Given the importance of Latino workers in restaurant kitchens all over the United States, Pace salsa billionaire Christopher Goldsbury's announcement that he is donating $35 million to the Culinary Institute of America "for a push to deepen the United States' relationship with food from Latin America and help restaurant workers move ahead in the kitchen" represents the first institutional recognition that the aforementioned Latino workers have ever received. It's about time.

3 Comments:

so, how does $35 mil to whitey-fied CIA exactly help all the poor, underpaid mexican dishwashers and cooks in this country?

Good question. We'll have to see how it all unfolds. Here's what the Times piece said:

"Mr. Goldsbury is giving $35 million to the Culinary Institute of America, a gift thought to be the largest single donation to culinary education. The school will use $7 million to expand its Center for Foods of the Americas in San Antonio and another $5 million to build a center dedicated to teaching Latin American cuisine at the institute’s main campus in Hyde Park, N.Y."

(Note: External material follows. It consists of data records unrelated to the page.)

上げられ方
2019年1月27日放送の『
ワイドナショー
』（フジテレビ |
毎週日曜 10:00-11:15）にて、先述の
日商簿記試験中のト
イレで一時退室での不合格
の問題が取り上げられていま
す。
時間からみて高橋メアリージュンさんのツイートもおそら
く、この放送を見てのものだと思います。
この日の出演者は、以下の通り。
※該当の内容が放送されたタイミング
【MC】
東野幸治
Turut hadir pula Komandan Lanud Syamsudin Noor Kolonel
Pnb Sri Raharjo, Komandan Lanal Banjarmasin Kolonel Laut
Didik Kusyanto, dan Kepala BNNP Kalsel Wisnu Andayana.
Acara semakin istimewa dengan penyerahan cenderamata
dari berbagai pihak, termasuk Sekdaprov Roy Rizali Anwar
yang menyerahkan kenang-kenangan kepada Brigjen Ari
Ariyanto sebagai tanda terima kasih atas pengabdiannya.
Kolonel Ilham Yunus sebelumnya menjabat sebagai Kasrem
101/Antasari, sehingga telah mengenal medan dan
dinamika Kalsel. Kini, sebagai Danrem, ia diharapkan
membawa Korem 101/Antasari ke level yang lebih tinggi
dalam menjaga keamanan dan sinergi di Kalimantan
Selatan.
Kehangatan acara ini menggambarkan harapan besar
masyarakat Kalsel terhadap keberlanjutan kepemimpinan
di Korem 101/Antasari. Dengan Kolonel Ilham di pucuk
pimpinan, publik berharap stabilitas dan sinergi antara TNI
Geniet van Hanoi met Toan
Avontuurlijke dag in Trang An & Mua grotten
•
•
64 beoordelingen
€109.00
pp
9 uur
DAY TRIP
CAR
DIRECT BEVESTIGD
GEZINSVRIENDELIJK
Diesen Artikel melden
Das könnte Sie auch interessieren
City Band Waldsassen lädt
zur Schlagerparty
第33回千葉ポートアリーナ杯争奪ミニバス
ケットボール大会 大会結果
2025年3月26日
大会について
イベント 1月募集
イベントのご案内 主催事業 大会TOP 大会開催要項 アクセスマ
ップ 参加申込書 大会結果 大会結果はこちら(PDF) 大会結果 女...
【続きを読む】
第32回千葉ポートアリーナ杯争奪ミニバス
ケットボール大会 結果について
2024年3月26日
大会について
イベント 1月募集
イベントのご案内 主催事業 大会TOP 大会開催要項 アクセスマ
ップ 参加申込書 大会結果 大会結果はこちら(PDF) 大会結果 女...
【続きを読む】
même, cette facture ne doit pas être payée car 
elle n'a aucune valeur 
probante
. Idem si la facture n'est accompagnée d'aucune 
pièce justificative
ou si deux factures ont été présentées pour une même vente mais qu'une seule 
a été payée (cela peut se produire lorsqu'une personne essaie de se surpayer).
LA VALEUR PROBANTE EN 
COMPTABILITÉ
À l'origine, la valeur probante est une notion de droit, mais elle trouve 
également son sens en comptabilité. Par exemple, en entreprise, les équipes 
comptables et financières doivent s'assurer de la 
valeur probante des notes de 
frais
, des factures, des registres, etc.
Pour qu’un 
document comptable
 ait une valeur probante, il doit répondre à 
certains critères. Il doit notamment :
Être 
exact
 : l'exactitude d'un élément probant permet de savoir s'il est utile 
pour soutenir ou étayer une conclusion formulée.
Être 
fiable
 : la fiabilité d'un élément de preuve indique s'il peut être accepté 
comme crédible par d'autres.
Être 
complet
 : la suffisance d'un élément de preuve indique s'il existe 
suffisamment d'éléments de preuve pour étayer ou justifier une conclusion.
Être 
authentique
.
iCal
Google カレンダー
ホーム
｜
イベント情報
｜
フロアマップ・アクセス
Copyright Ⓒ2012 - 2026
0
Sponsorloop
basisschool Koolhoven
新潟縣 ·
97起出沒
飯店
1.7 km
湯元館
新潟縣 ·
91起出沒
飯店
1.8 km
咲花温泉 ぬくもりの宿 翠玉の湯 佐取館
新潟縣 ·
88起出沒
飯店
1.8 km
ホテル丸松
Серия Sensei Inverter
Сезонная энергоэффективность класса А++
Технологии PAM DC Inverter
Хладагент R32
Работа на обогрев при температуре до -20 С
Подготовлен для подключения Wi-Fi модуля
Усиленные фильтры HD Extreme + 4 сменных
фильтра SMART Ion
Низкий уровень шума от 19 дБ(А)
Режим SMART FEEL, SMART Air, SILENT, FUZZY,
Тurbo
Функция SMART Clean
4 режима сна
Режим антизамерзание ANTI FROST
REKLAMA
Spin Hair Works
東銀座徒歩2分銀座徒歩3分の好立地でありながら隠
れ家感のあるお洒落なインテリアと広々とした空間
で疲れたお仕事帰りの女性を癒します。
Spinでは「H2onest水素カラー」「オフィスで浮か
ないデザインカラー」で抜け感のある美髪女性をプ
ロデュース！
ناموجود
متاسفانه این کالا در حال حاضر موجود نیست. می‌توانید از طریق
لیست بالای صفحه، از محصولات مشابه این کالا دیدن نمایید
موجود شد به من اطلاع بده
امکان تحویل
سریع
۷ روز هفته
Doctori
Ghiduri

"The bulk of the donation, $23 million, will feed scholarships that will pay for students to attend the center’s 30-week program in San Antonio. The best of those students will be sent to the Culinary Institute’s main campus in New York to work toward a two- or four-year degree in a program specializing in foods from countries such as Mexico, Cuba, Argentina and Peru."

No one's doing anything else, so I do applaud the idea, however, I think this is going in a totally wrong direction. I doubt that most immigrants working in the industry are eligible for these scholarships or can even make it through the strict requirements of getting into the CIA. Most of them can't even speak english. These people are here trying to make money to send to their families in other countries. It's nice that they could get an education paid for, but most can't afford to quit their jobs or move to Hyde Park and forfeit their income.
AND even if they did get in, they don't need to learn about food from their own countries. They need to specialize in French and classical technique. to get jobs in good restaurants, that will pay well. Even though, I still feel that being an immigrant & having brown skin will guarantee a lower wage, no matter what your background, then again, I am also the cynical chef that thinks old people shouldn't cook.
It seems we should spend that money on developing skills of the people that are already in the industry, providing health insurance, english classes to the people that are willing to take an hour or so out of their 18-hour work days, and it shouldn't be in San Antonio. It should be in New York City, Chicago or any of the hubs of the culinary world that make the most money off these hard-working immigrants.